For these reasons, NCQA recommends that we adopt the original provisions of the proposed rule. This would permit providers to share individually identifiable health information in support of treatment, payment, and health care operations without obtaining a written consent. NCQA also recommends that the written notice be retained at the provider level. This would establish a communication mechanism that ensures that individuals are educated and are aware of the use and disclosure of their protected information for treatment, payment, and health care operations.
Concern: The "minimum necessary" requirement is a costly and administrative burden and will interfere with important health care operations (Section 164.502(b)(1)).
Recommendation: Provide an exception to the minimum necessary requirement for protected health care information used or disclosed for the purpose of health care operations.
NCQA is concerned that the "minimum necessary" requirement of the final rule will interfere with important health care operations.

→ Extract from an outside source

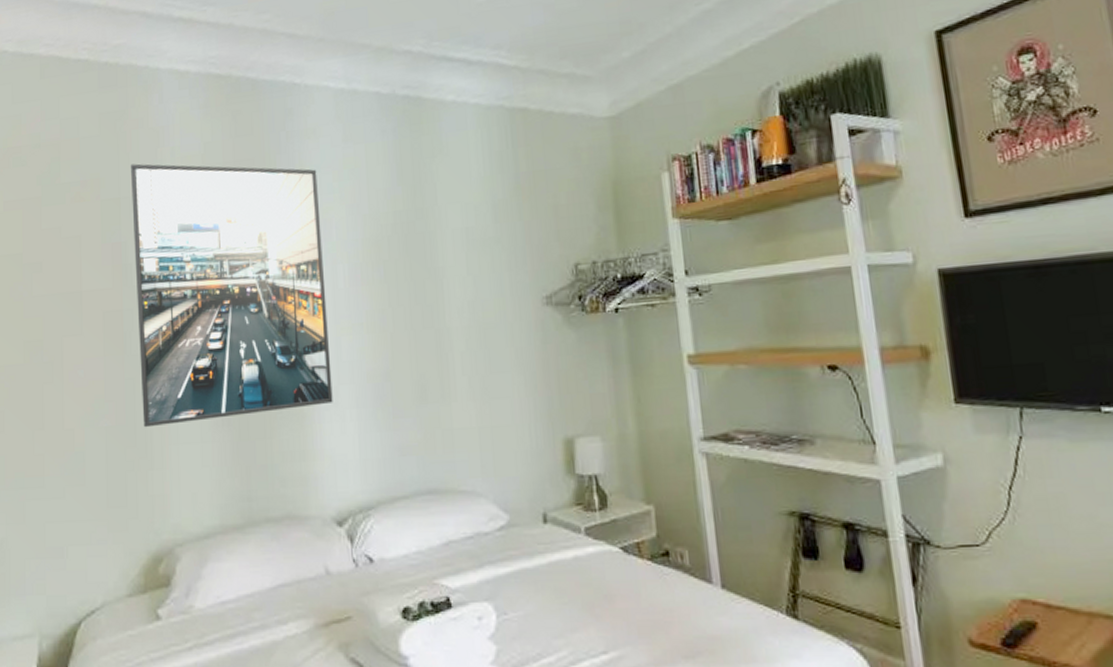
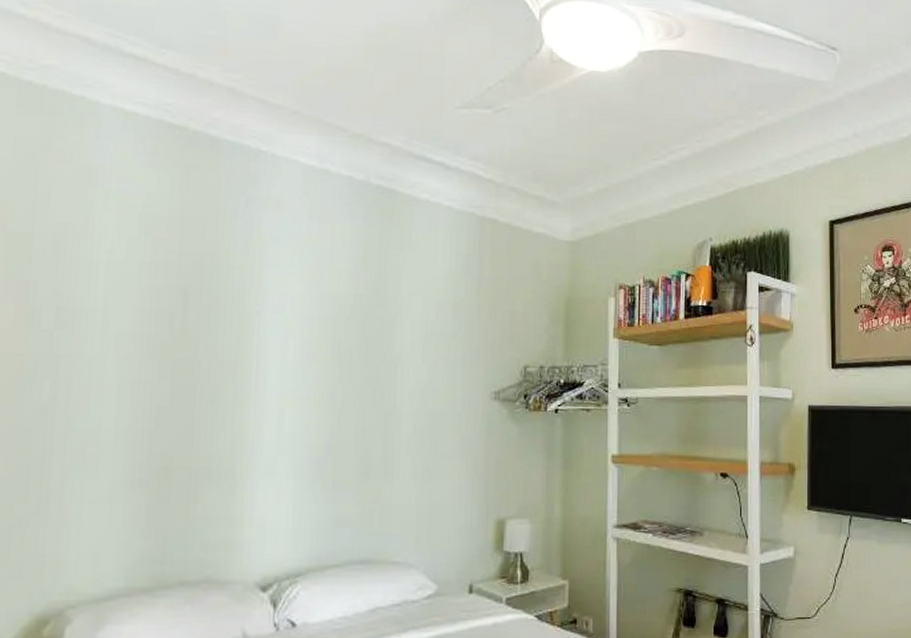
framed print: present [131,163,333,428] -> none [38,199,276,483]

The final rule requires covered entities to take reasonable steps to limit the disclosure of protected health information to the minimum necessary to accomplish the intended purpose of the use, disclosure, or request of such information. NCQA believes this requirement will be construed in ways that create a significant burden on important quality assurance, disease management, performance evaluation and accreditation activities of health plans.
Health care operations might be jeopardized as covered entities attempt to make a determination on a case-by-case basis of what is the minimum necessary information required for those activities. Defining minimum necessary for all of the potential uses and disclosures relevant to certain health care operations will be difficult and an administratively burdensome task. For many of the quality enhancing activities performed by health plans, it will be difficult to determine what individually identifiable information is relevant to the task at hand without reviewing the entire medical record. For example, attempting to appropriately match a plan's disease management program to an enrollee without complete knowledge of the individual's current medical condition and related or secondary illnesses would be impossible.
In making these minimum necessary determinations, covered entities or providers concerned over the ambiguity of the rule, coupled with a reasonable fear of enforcement action, may limit certain information below the level critical for quality assurance, disease management or accreditation. These incentives for disclosing insufficient clinical data could inadvertently thwart quality enhancing activities that are beneficial to consumers.
NCQA recommends that DHHS modify the final rule, at a minimum, to exclude quality assurance, performance evaluations, accreditation activities, or other similar health care operations from the requirement of the minimum necessary requirement. Otherwise, there is little, if any, assurance that covered entities and providers will comply with information requests to the extent necessary to improve the quality of health care for consumers.
Thank you again for the opportunity to lend NCQA's perspective to this difficult policy debate regarding the privacy standards. I would be pleased to answer any questions.